Senin, 28 Mei 2012
PMI Siapkan Ribuan Cangkul Respon Lahar Dingin
Selasa, 25 Januari 2011 04:43
AddThis Social Bookmark Button

Jakarta, 25/1 (SIGAP) - Palang Merah Indonesia (PMI) telah menyiapkan ribuan cangkul dan sekop yang rencananya akan digunakan lembaga kemanusiaan tersebut sebagai respon dari bencana lahar dingin pasca erupsi Gunung Merapi.

Demikian dikatakan Staf Humas PMI DI Yogyakarta, Talchah Hamied, dalam keterangan tertulis PMI yang diterima di Jakarta, Selasa (25/1).
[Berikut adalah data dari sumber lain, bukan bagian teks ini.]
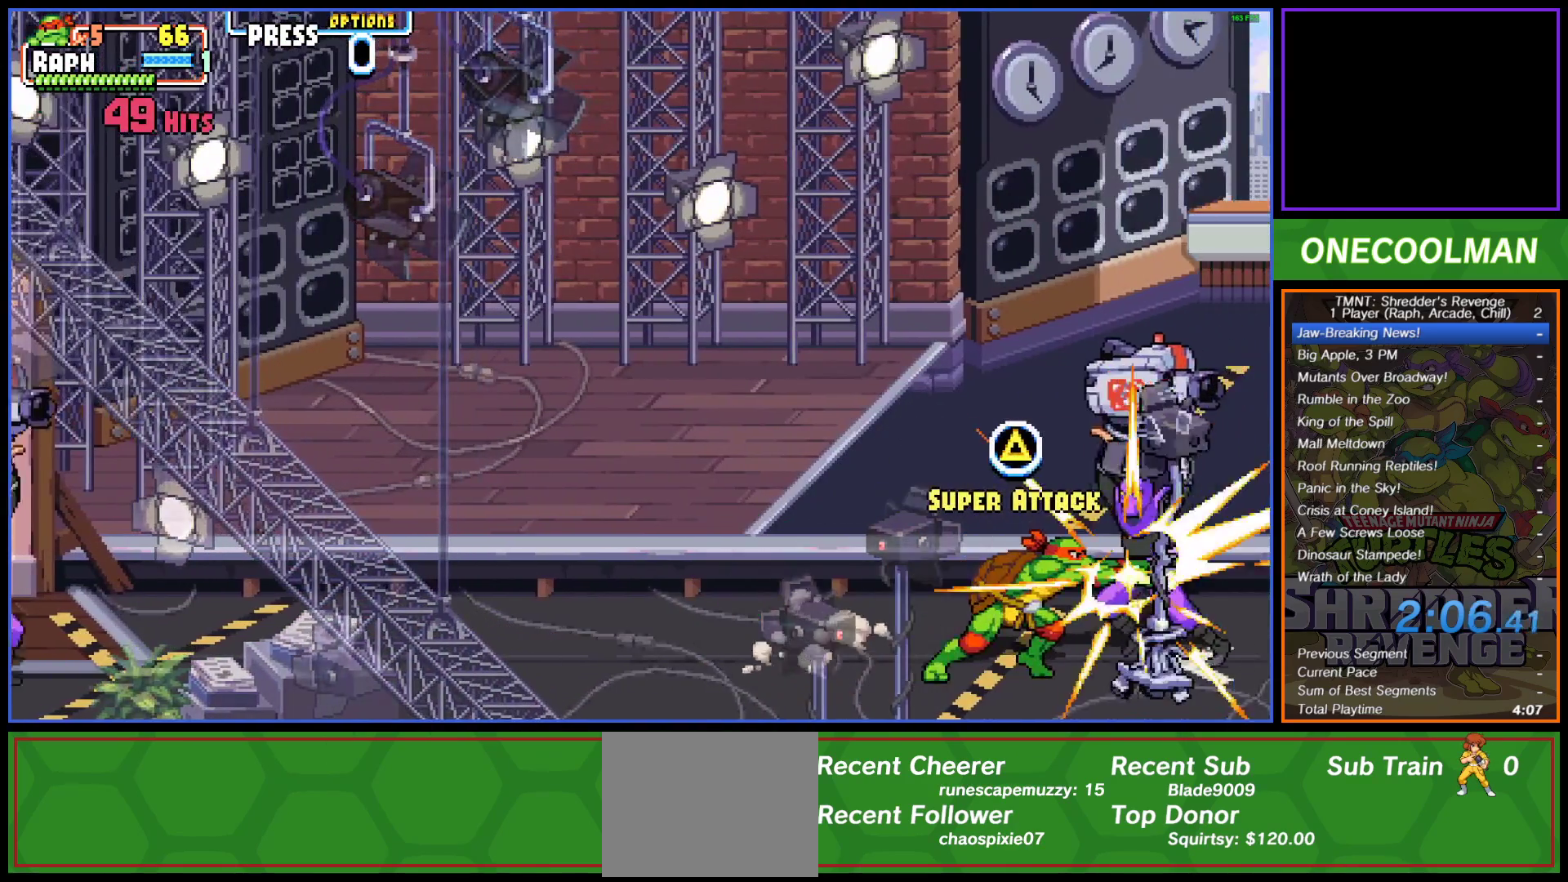
{"buttons": [], "button_events": [[217, "SQUARE", "up"], [283, "SQUARE", "down"], [350, "SQUARE", "up"], [433, "SQUARE", "down"], [500, "SQUARE", "up"]]}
Talchah Hamied memaparkan, puluhan relawan dari daerah Muntilan dan Magelang menyiapkan sekitar 2.000 unit sekop dan cangkul untuk didistribusikan ke Ngrajek, Jumoyo, dan Sirahan.

Pendistribusian ke beberapa daerah tersebut adalah karena jalan-jalan di tempat itu telah penuh lumpur dan material vulkanik.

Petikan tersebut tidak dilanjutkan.